В правление царя Бориса всё было гораздо жёстче. Изголодавшиеся люди щипали позднюю траву, а зимой начали жевать солому. По улицам столицы бродили обтянутые кожей скелеты, тяжело таская болтавшиеся у колен непомерно раздутые животы. Падая, эти люди уже не могли подняться. Рты мёртвых были забиты навозом и человеческим калом. Повсеместно разрасталось людоедство. Стало опасно ходить в гости, останавливаться на постой.
Летописцы описывают случай, когда бредущая по улице женщина, тащившая грудного младенца, вдруг хватила его по голове кулаком и вцепилась зубами в крохотную ручку, грозным рыком не подпуская к себе очевидцев.
Обезумевший народ искал объяснения сошедшей на него каре. Тут-то и начал расползаться слух, что неисчислимые беды, обрушившиеся на Русь, есть кара за грехи царя, убийством в Угличе цесаревича и опалой Захарьиных затоптавшего последние побеги законной царской власти. На Углич напирал тешивший собственные честолюбивые планы знатный боярин Василий Шуйский, а о Захарьиных напоминали сами оставшиеся в Москве представители поредевшего рода.
Рождение слухов совпало с бедами, которые начали сокрушать семью самого Годунова. 26 октября 1603 года умерла его сестра Ирина – вдова царя Фёдора Ивановича, добровольно обменявшая мирскую суету на монашеский постриг. Она и жизнь покинула от не отпускающей душу скорби. Личное горе Бориса усугублялось растущим неприятием его растревоженной чернью.

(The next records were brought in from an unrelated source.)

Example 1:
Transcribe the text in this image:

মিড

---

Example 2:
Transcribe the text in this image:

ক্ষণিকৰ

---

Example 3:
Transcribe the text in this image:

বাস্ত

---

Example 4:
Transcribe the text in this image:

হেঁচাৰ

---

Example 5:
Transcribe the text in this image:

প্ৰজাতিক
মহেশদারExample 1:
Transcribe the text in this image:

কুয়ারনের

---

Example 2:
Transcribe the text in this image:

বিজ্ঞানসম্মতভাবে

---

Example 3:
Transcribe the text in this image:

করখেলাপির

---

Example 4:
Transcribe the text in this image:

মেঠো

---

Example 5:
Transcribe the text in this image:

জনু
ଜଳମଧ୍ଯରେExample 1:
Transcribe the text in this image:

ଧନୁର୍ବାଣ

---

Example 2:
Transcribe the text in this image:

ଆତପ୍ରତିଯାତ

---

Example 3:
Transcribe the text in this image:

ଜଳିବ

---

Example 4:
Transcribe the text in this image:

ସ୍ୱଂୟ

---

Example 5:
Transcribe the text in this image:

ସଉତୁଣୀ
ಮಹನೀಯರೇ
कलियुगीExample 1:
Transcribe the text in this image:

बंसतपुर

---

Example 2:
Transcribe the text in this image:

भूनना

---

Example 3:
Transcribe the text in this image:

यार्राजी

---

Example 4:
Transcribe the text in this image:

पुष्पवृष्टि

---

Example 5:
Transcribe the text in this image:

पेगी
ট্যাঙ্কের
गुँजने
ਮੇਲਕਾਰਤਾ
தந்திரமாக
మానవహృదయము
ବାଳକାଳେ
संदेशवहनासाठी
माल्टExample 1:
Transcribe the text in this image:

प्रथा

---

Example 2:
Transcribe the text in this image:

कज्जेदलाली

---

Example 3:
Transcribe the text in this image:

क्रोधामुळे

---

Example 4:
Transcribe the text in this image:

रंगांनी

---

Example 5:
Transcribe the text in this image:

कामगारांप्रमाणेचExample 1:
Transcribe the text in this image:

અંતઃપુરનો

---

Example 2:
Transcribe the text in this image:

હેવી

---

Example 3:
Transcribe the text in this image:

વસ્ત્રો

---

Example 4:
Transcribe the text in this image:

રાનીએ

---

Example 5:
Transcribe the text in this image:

Набожный царь частенько прибегал к советам волхвов и юродивых. На Руси к блаженным издавна относились с почтением и робостью. Россия – единственная в мире страна, столица которой увенчана храмом, посвящённым юродивому – Василию Нагому, более известному как Блаженный.
Юродивые на Руси в чести и поныне. Показательна история Порфирия Иванова, который, как Василий Блаженный, в любое время года пренебрегал одеждой.
Клубы, а точнее секты, его почитателей в конце XX века широко распространились по стране. Забавную картину представляли собой последователи Иванова, которые, стоя на одной ноге в неудобной позе ласточки, умудрялись при этом хором распевать немудрёные слова гимна, сочинённого их кумиром. После ухода учителя на 82-м году из жизни адепты его учения с выработанной тренировками резвостью разбежались. Видимо, не смогли пережить разочарования от столь скорой кончины наставника, обещавшего им если не бессмертие, то, по крайней мере, долголетие. За фанатичным преклонением скрывается подчас личный мелкий интерес, в угоду которому человек готов встать в любую позу.